It was just after midnight on February 7 when the email arrived from Tim Armstrong telling the AOL staff that the company had just agreed to buy the Huffington Post. I couldn’t restrain my excitement.
“This absolutely is brilliant,” I wrote to a friend at AOL. “Huffpost has so much that we need. A true understanding of how editorial voice can drive readership mixed with great analytics and so much more.” It was a perfect fit with AOL’s strengths—breadth of topics, powerful technology and a leading advertising network that can help pay for the sort of great journalism that I knew that both Tim Armstrong and Arianna Huffington want to provide. After a year spent working largely on the mechanics and organization of AOL’s complex turnaround, I saw that now we would be able to take the offence again, informing and entertaining a vast audience in ways no other company could. This was why I came to AOL at the end of 2009.
Today, I am delighted to say that Arianna has offered me a new role that will let me work elbow-to-elbow with the editors and engineers who have made the Huffington Post into the Edison laboratory of journalism innovation. My title will be big news editor. That’s named after the Huffington Post’s Big News feature, pages devoted particular topics--John Boehner or Johnny Depp or the foreclosure crisis. My job is to help look after those pages and the others around the entire network of the Huffington Post Media Group, as AOL’s publishing unit is now called, that pull together information on a given event, person, product, idea, place or product.
From Moviefone to Engadget, we already have information about a lot of what people are interested in. Don’t expect a big bang from the big news department though. The Huffington Post team operates on a very fast tempo. So we will be making lots of small changes very quickly to all these pages that should soon add up to big improvements. One area that we are going to dive into first is the pages that we have connected to the 2012 election, one of the core topics for the Huffington Post.
What about Seed, AOL’s freelance network that I had been running? Seed is in fact thriving and will continue stronger than ever as part of AOL’s Advertising.com group, which is devoted to providing the best tools to online publishers and marketers. Seed and its sister company, StudioNow, can make high-quality articles, photographs and videos in a very cost effective way.
I am very proud of what we achieved at Seed over the last year. And I’m just as proud of what we didn’t do. Despite our reputation as “hellish scheme” dedicated to “slapdash, disposable content churned out en masse,” we didn’t pollute the Web with millions of articles that would be embarrassing even in a high school newspaper. Rather, we worked on ways to respect our creators and our audience by creating formats that delivered lively, useful and reliable information that writers can produce efficiently. You can see the results in articles like these: What Is Christine O'Donnell's Religion?, Giardia in Dogs: What You Need to Know as a Dog Owner, and Jack Daniel's Drinks: 4 Drink Ideas From a Bartender.
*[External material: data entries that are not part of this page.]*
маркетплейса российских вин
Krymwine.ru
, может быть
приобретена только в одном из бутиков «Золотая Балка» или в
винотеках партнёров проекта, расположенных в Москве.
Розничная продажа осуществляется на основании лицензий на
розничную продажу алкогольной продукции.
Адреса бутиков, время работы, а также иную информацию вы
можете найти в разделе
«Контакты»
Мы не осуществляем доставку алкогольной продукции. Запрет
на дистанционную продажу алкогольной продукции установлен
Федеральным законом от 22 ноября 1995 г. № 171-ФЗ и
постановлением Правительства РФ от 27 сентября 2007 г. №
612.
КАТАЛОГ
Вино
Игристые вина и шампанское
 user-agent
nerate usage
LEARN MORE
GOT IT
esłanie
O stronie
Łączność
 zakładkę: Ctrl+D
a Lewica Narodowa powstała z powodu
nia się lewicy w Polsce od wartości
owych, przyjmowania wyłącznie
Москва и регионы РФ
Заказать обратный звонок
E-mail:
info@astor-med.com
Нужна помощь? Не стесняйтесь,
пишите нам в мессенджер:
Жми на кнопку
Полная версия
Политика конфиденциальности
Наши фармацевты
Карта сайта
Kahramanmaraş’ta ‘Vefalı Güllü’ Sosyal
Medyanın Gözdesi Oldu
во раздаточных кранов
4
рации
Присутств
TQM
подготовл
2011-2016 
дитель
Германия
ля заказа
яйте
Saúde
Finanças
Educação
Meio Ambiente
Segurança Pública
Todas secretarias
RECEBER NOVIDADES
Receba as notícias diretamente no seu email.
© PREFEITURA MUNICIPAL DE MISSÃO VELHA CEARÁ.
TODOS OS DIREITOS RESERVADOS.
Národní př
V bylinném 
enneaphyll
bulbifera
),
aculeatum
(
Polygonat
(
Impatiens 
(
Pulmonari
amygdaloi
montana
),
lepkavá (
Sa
What you can’t see is all the work our Nashville-based engineering team put into building an entirely new platform for Seed that will enable us to create, assign and edit innovative, high quality projects very quickly. Nor can you see the incredibly talented group of editors who joined me at Seed, including Lance Gould, our project editor, Anna Wahrman, the production manager, and Gordon Hurd, who built our copy editing network (and sadly has moved on to another opportunity). Lance, Anna and Neel Chopdekar, the AOL vice president who is the real father of Seed, are refining this technology to serve advertising and publishing clients. And when appropriate, one client will be the Huffington Post Media Group itself.
For me, this isn’t really as big of a switch as it may appear. When I first talked to Tim Armstrong about the possibility of joining AOL, he described a vision of having a page about everything in the world that people are interested in, every prescription drug, every make of watch, ever college campus. It’s an audacious goal, one that flows from Tim’s experience at Google. But Tim, unlike Larry and Sergey, doesn’t see this as a task just for engineers. He understands how a human being--with insight, curiosity and skill—can make any page more interesting and more useful than if it was just made by a machine. From the start, Seed was not a cynical attempt to cash in on the dark arts of search engine optimization. Our goal was to deploy many thousands of people to help create the smartest page on everything people care about.
As big news editor, I’m devoted to exactly the same mission. The mix of topics of topics will shift to include more politics, national affairs and breaking news. And we are very interested in finding ways for the Huffington Post’s vast community of commenters and bloggers to contribute their passion and expertise to the pages we build. We will also use both our growing stable of talented journalists and our portfolio of very interesting search and text analysis technology to enhance the pages. And any time we can serve our audience best by using a freelance writer, we’ve got the Seed network at our disposal as well.
Now, even more than that night in February, I am convinced that the big news about the combination of AOL and the Huffington Post is how we have all the pieces needed to thrive and innovate even in the very harsh environment of Internet news.